Deutsche Bank halves profits in first quarter
Deutsche Bank, Germany's biggest lender, said Thursday that its profits were more than halved in the first quarter as the slowing global economy weighed on client activity.
But the bank's first-quarter performance still largely beat analysts' expectations.
Deutsche Bank said in a statement that net profit fell to 214 million euros ($243 million) in the period from January to March, down from 544 million euros a year earlier.
That represented a drop of 58 percent, but analysts had been pencilling in a bottom-line loss for the bank in the three-month period.
Underlying or operating profit plunged by 60 percent to 579 million euros on a 22-percent drop in revenues to 8.1 billion euros.
"Financial markets were challenging during the first quarter, largely reflecting concerns about the outlook for the global economy," said chief executive John Cryan.
"This uncertainty led to a decline in client activity in the capital markets, and our revenues fell from the prior year, most notably in our trading and corporate finance businesses," he said.
"Our results reflect these challenging conditions as well as the impact of our strategic decisions to exit or reduce significantly selected businesses," Cryan continued.

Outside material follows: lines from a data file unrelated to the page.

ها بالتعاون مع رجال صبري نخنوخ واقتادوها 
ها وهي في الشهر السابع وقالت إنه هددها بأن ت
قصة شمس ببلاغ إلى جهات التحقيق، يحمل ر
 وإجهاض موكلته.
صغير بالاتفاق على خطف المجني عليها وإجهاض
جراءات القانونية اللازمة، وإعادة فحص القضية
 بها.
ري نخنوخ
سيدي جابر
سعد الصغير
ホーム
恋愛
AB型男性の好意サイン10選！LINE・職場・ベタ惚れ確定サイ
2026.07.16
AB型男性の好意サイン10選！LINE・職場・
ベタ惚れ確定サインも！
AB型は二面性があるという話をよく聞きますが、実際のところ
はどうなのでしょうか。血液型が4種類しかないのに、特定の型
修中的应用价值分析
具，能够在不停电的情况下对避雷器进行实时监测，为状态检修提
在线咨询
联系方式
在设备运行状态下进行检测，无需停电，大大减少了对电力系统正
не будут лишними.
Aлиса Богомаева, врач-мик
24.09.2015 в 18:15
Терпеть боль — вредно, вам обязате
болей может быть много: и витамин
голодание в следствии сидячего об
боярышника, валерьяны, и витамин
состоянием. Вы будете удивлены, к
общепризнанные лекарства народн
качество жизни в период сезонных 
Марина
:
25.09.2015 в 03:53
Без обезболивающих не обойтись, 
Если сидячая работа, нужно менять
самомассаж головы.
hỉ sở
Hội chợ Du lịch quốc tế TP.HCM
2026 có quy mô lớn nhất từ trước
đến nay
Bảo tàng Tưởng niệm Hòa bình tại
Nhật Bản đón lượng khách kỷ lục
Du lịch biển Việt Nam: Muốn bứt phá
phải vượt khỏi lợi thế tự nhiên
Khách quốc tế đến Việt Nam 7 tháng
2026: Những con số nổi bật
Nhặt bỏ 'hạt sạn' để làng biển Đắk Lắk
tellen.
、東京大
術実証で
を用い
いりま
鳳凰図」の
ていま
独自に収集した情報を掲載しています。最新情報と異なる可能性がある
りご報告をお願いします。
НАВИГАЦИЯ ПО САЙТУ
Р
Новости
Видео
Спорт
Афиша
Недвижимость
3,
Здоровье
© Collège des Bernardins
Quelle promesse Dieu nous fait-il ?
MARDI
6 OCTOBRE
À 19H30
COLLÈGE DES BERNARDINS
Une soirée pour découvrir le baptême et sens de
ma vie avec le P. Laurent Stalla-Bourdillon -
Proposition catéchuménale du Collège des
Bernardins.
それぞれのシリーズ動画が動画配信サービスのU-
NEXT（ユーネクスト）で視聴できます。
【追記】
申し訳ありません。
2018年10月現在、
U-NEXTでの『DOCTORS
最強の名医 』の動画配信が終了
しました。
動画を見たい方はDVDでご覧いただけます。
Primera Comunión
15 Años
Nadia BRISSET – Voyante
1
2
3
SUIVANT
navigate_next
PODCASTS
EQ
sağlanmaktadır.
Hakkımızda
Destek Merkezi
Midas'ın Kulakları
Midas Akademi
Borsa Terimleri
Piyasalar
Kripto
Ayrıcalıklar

The CEO nevertheless insisted that the bank had made progress on a number of fronts including the modernisation of its IT platforms,
The operational separation of Deutsche Postbank was "almost complete," he said.
Deutsche Bank was pressing ahead with the disposal of non-core assets "and the ongoing closure or downsizing of our operations in selected countries."
Cryan said that 2016 would mark "the peak year for our restructuring efforts."
The stake in China's Hua Xia Bank would be completed in the second quarter, helping to strengthen the bank's core capital ratio.
"We continue to upgrade our technology, strengthen our control environment, and work towards resolving outstanding litigation matters," the CEO added.
Deutsche Bank is currently entangled in a web of legal woes, facing as many as 6,000 different litigation cases, the provisions for which helped push it to a record loss of 6.8 billion euros last year.
In a newspaper interview the day before, co-CEO Juergen Fitschen had said that the bank was hoping to settle some of the major lawsuits by the end of this year.